S系策士に豹変した元恋人御曹司の独占愛が甘すぎる

 和季と女性が他愛のない雑談に花を咲かせる様子を遠巻きに眺めていると、なんとなく違和感を覚えてしまう。

 たしかに和季は誰にでも気さくで話しやすい、明るい性格の持ち主だ。元々の知り合いならば、さらにフレンドリーな接し方になるのだろう。

 しかしそれにしても、少々距離が近すぎる気がする。常日頃から部下や同僚との間にハラスメント問題が発生しないよう留意している和季が、女性の顔を覗き込んで反応をからかうなんて、意外にもほどがある。

 おまけに『身内みたいなもの』という言い回しも少し引っかかる。『みたいなもの』ということは、実際には姉や妹や近しい親族というわけではないようだが、『それに準ずる関係ではある』ということだ。

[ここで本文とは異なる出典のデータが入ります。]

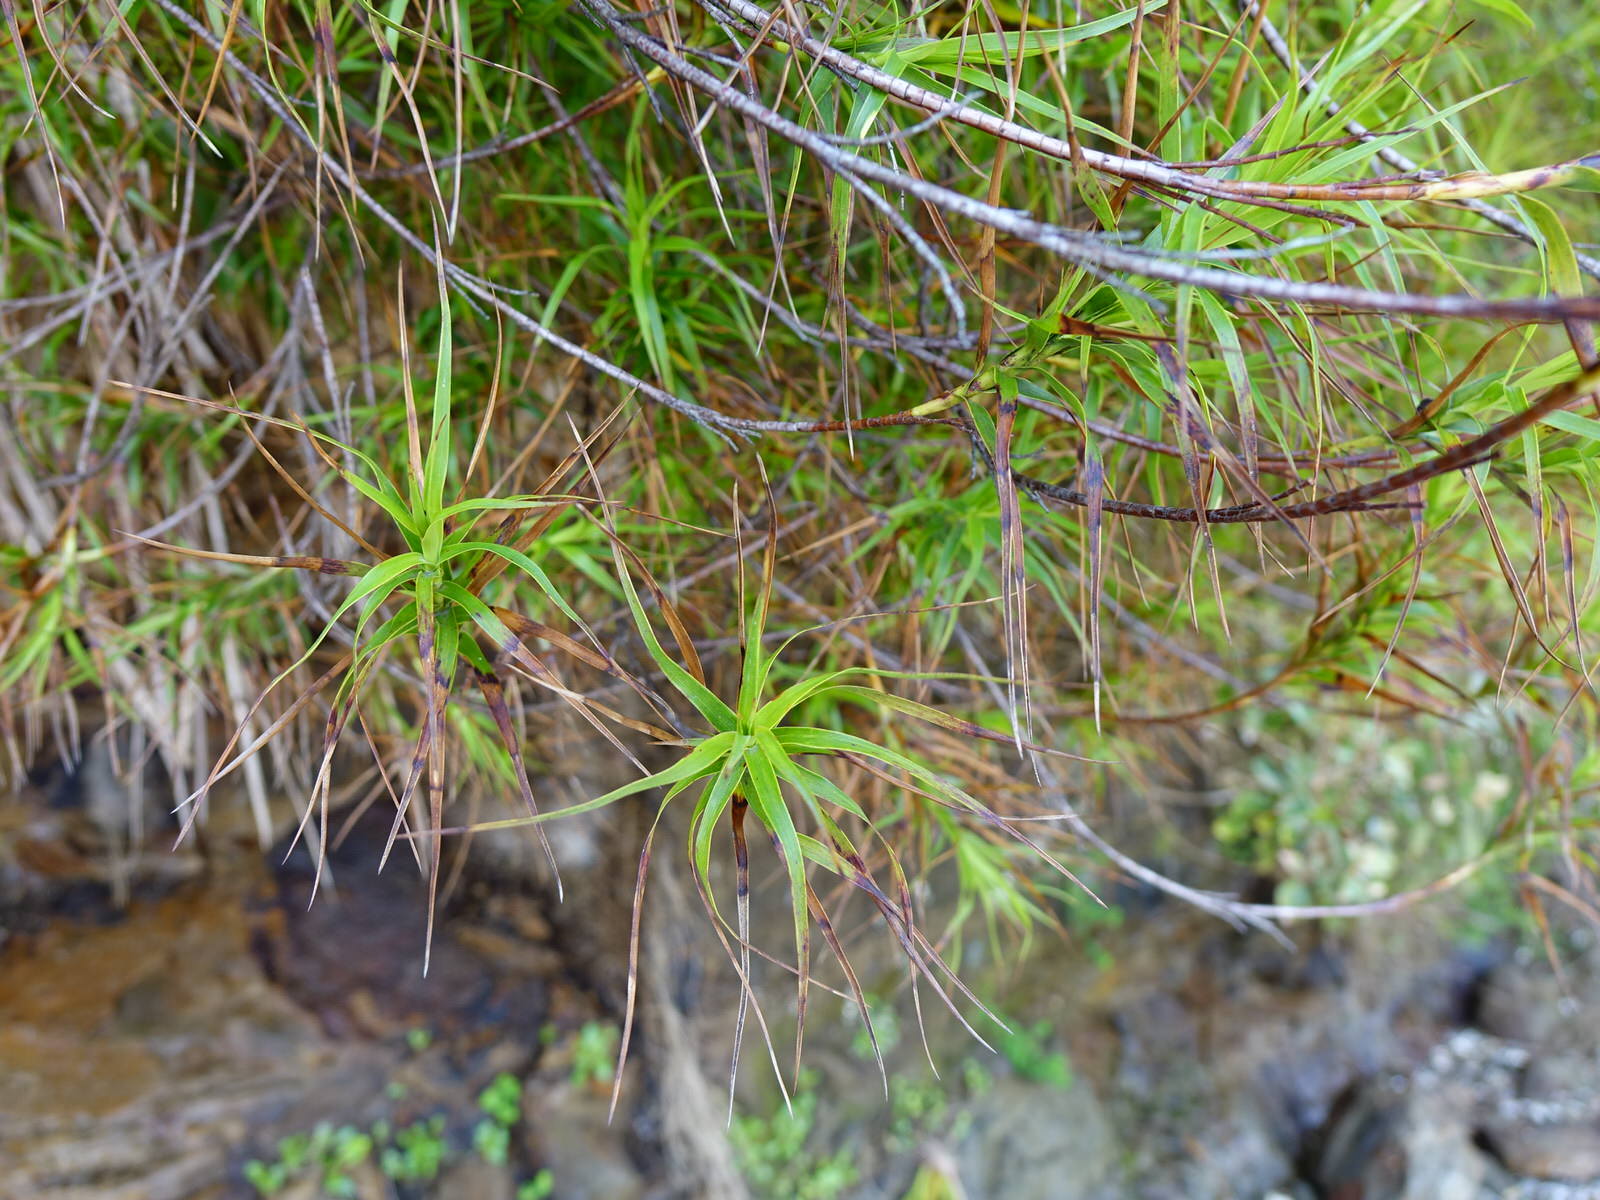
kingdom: Plantae
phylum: Tracheophyta
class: Magnoliopsida
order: Ericales
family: Ericaceae
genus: Dracophyllum
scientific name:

 なんとなく胸の奥がざわつく感覚を覚えて立ち尽くしているうちに、女性が和季に別れの挨拶を告げる。

「じゃあ、ありがとね」
「ああ、またな」

 女性が和季にひらひらと手を振り、立ち尽くす紗夜とは反対の方向へ歩いていく。

 よく見ると彼女の手には真っ白な紙製のショッパーが握られており、そこに記されているのは、某イタリア高級スーツブランドの名前とロゴのようだった。

 プレゼントかな? と考えていると、ふと顔を上げてこちらへ振り向いた和季が、紗夜の存在に気づく。

「ああ、紗夜。おはよう」
「和季さん。おはようございます」

 近寄ってきた和季に朝の挨拶をすると、彼がにこりと微笑んでくれる。